Qualquer tentativa de mudança em favor de melhores condições de vida para os
franceses era barrada por uma política polarizada entre esquerda e direita,
toda reforma institucional ou econômica era tratada como um jogo de soma zero.
O desfecho foi a ocupação alemã, período ainda mais traumático, do qual a
França foi salva pela vitória dos aliados, sem embargo da heroica resistência
dos maquis.
A
crítica de Judt é duríssima: “Que a França tenha sido salva de seus líderes
políticos, de um modo como não podia ser salvar década antes, se deu graças a
grandes mudanças no pós-guerra nas relações internacionais. Membro da Organização
do Tratado do Atlântico Norte (Otan), beneficiária do Plano Marshall e cada vez
mais integrada à nascente comunidade europeia, a França não dependia de seus
próprios recursos e decisões para ter segurança e prosperidade, e a
incompetência e os erros de seus governantes lhe custaram muito menos do que
ocorrera em anos anteriores”.
Um
paralelo
A
tradução literal de “insoucience” é imprudência. Essa é a palavra-chave do
paralelo entre esse período da história francesa e a política brasileira atual.
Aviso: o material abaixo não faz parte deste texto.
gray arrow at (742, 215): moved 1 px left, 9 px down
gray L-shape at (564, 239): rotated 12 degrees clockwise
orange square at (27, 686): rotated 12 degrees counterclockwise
Talvez a maior imprudência visível seja a atual política ambiental, que está
fadada ao desastre absoluto, porque assentada em base políticas e ideológicas
com 50 anos de atraso, ou seja, que remontam à estratégia de ocupação e
exploração econômica da Amazônia do regime militar. Suas consequências de curto
prazo — perda de investimentos, dificuldades de comercialização de produtos e
isolamento internacional —, apontam para um desastre muito maior, porque o
mundo passa por uma mudança de padrão energético que está nos deixando muito
para trás, como aconteceu na Segunda Revolução Industrial, à qual só viemos a
nos incorporar na década de 1950.
A
questão ambiental é apenas a ponta do iceberg: falta-nos um projeto capaz de
construir consensos políticos majoritários e resgatar nossa coesão social, para
uma grande reforma democrática do Estado e a redução das desigualdades, no
espaço de uma ou duas gerações. Ninguém tem uma fórmula pronta e acabada para
isso. A única certeza é que os velhos paradigmas, que alimentam a polarização
ideológica atual, não são capazes de dar as respostas adequadas aos problemas
brasileiros. O pior é que o velho nacional desenvolvimentismo e os populismos
de direita e de esquerda rondam as instituições políticas, sem que nenhuma
dessas vertentes tenha a menor capacidade de dar respostas adequadas às
contradições atuais.
A
Revolução Francesa inspirou nossas instituições políticas, assim como a
Revolução Americana, matriz das nossas ideias federativas. Tanto a França como
os Estados Unidos, porém, vivem novos dilemas, com a revolução tecnológica e a
globalização, em que perdem protagonismo econômico e político, a primeira para
Alemanha, os segundos para a China. Esses quatro países protagonizam as linhas
de força do desenvolvimento mundial, no qual precisamos nos inserir de maneira
mais proativa. Nenhum deles, porém, nos serve de modelo de desenvolvimento.
Os Estados Unidos não nos darão de bandeja um Plano Marshall, o Mercosul está cada vez mais na contramão da União Europeia e não nos interessa a militarização do Atlântico Sul. Precisamos traçar o nosso próprio rumo. Nossos gargalos econômicos e sociais têm raízes ibéricas (patrimonialismo, compadrio, clientelismo) e escravocratas (a exclusão social e o racismo estrutural). O xis da questão é produzir uma nova síntese sobre a realidade brasileira e, politicamente, desatar os nós institucionais que impedem o nosso desenvolvimento sustentável. Nossa elite política não tem se demonstrado capaz de cumprir essa tarefa.